» WHAT THE TASK REQUIRES
Write out, character for character, the line containing "Identify the document" and all lines after it up to the end of the listing.

» DATA LISTING

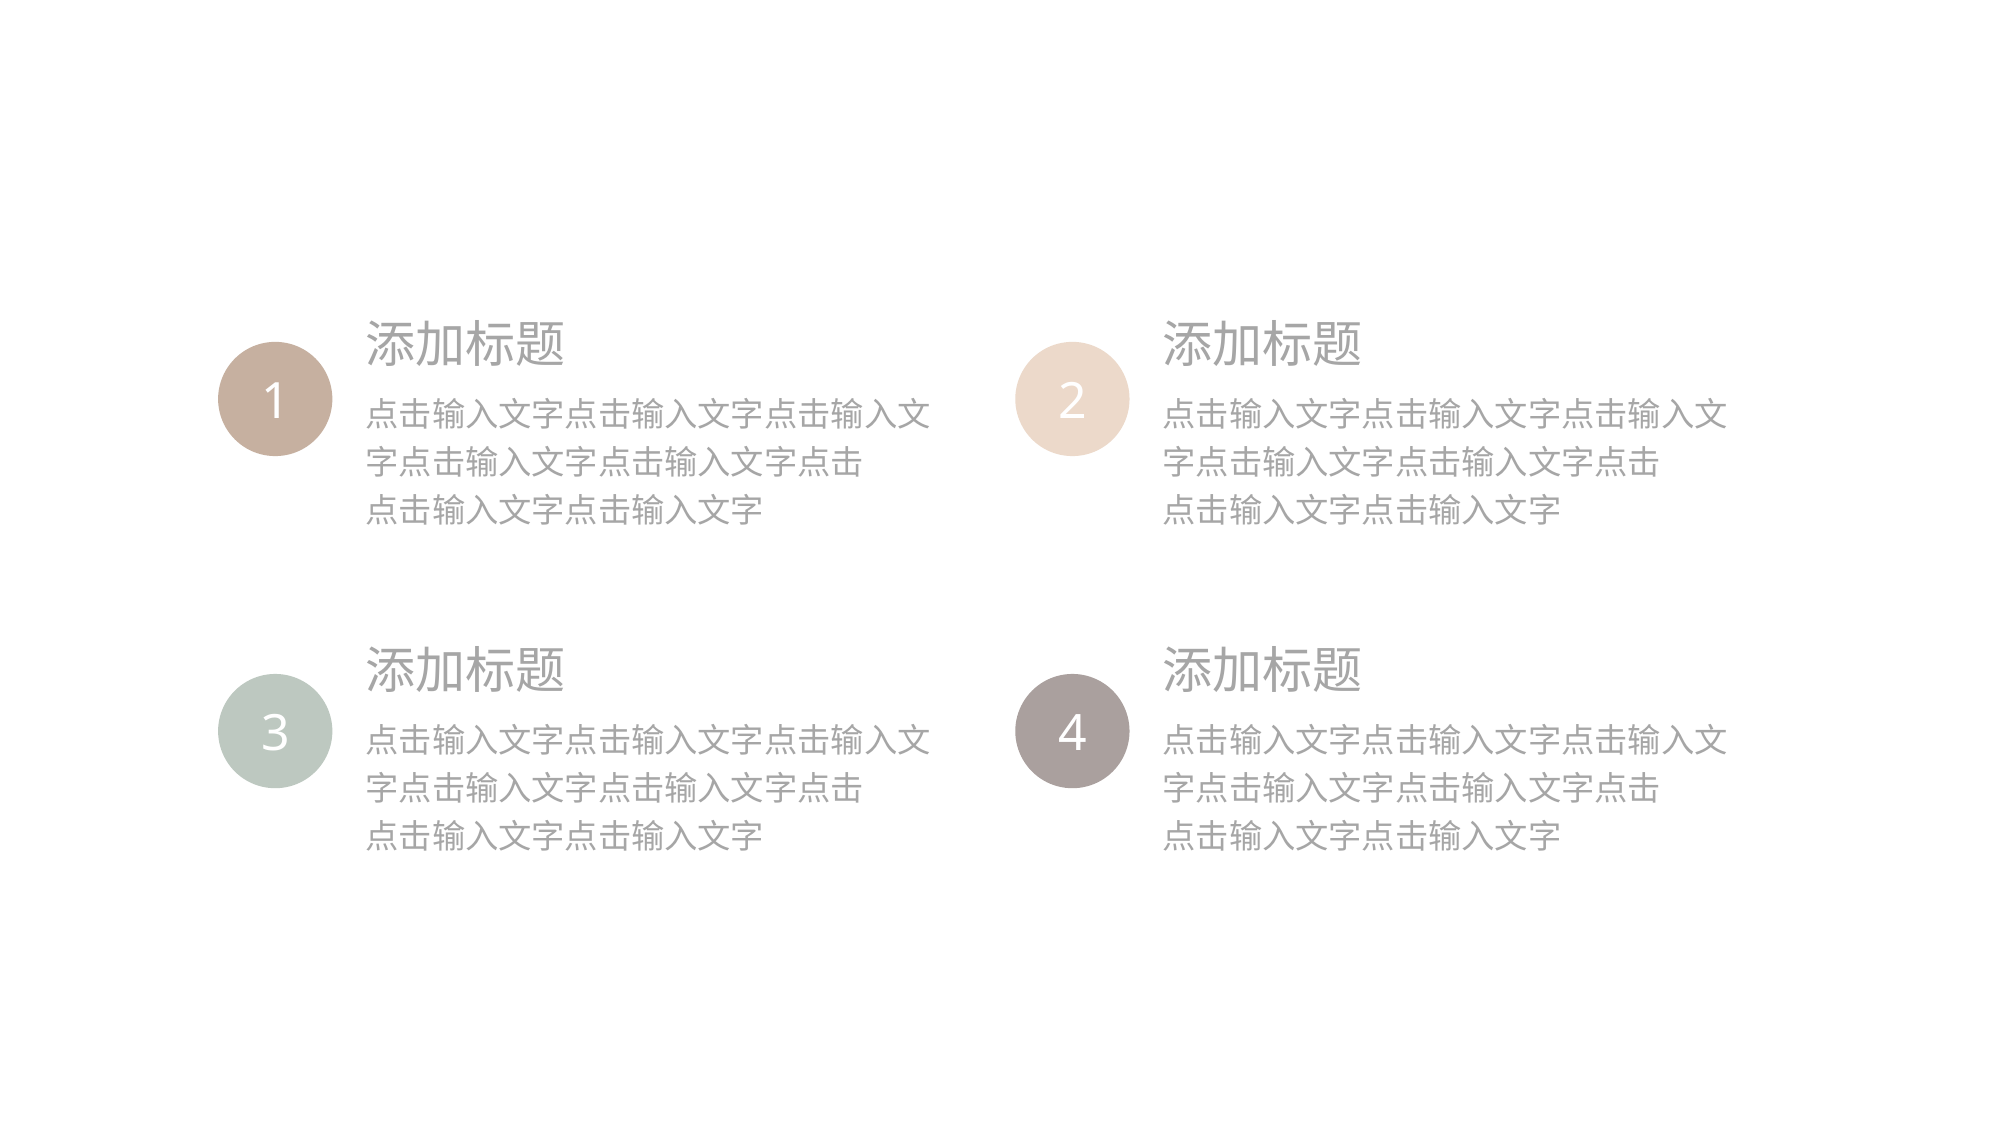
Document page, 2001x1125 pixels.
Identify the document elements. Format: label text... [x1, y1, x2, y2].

text_box [1014, 672, 1131, 790]
text_box [217, 672, 334, 790]
text_box 点击输入文字点击输入文字点击输入文字点击输入文字点击输入文字点击 点击输入文字点击输入文字 [350, 377, 979, 537]
text_box [1014, 340, 1131, 458]
text_box 点击输入文字点击输入文字点击输入文字点击输入文字点击输入文字点击 点击输入文字点击输入文字 [1147, 703, 1776, 863]
text_box 点击输入文字点击输入文字点击输入文字点击输入文字点击输入文字点击 点击输入文字点击输入文字 [350, 703, 979, 863]
text_box 4 [1033, 693, 1111, 768]
text_box 添加标题 [351, 305, 679, 377]
text_box 点击输入文字点击输入文字点击输入文字点击输入文字点击输入文字点击 点击输入文字点击输入文字 [1147, 377, 1776, 537]
text_box 添加标题 [1147, 631, 1476, 703]
text_box 1 [236, 361, 314, 436]
text_box 3 [236, 693, 314, 768]
text_box 添加标题 [1147, 305, 1476, 377]
text_box [217, 340, 334, 458]
text_box 2 [1033, 361, 1111, 436]
text_box 添加标题 [351, 631, 679, 703]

» SOLVED PROBLEM
Identify the document elements. Format: label text... [x1, y1, x2, y2].

text_box [1014, 672, 1131, 790]
text_box [217, 672, 334, 790]
text_box 点击输入文字点击输入文字点击输入文字点击输入文字点击输入文字点击 点击输入文字点击输入文字 [350, 377, 979, 537]
text_box [1014, 340, 1131, 458]
text_box 点击输入文字点击输入文字点击输入文字点击输入文字点击输入文字点击 点击输入文字点击输入文字 [1147, 703, 1776, 863]
text_box 点击输入文字点击输入文字点击输入文字点击输入文字点击输入文字点击 点击输入文字点击输入文字 [350, 703, 979, 863]
text_box 4 [1033, 693, 1111, 768]
text_box 添加标题 [351, 305, 679, 377]
text_box 点击输入文字点击输入文字点击输入文字点击输入文字点击输入文字点击 点击输入文字点击输入文字 [1147, 377, 1776, 537]
text_box 添加标题 [1147, 631, 1476, 703]
text_box 1 [236, 361, 314, 436]
text_box 3 [236, 693, 314, 768]
text_box 添加标题 [1147, 305, 1476, 377]
text_box [217, 340, 334, 458]
text_box 2 [1033, 361, 1111, 436]
text_box 添加标题 [351, 631, 679, 703]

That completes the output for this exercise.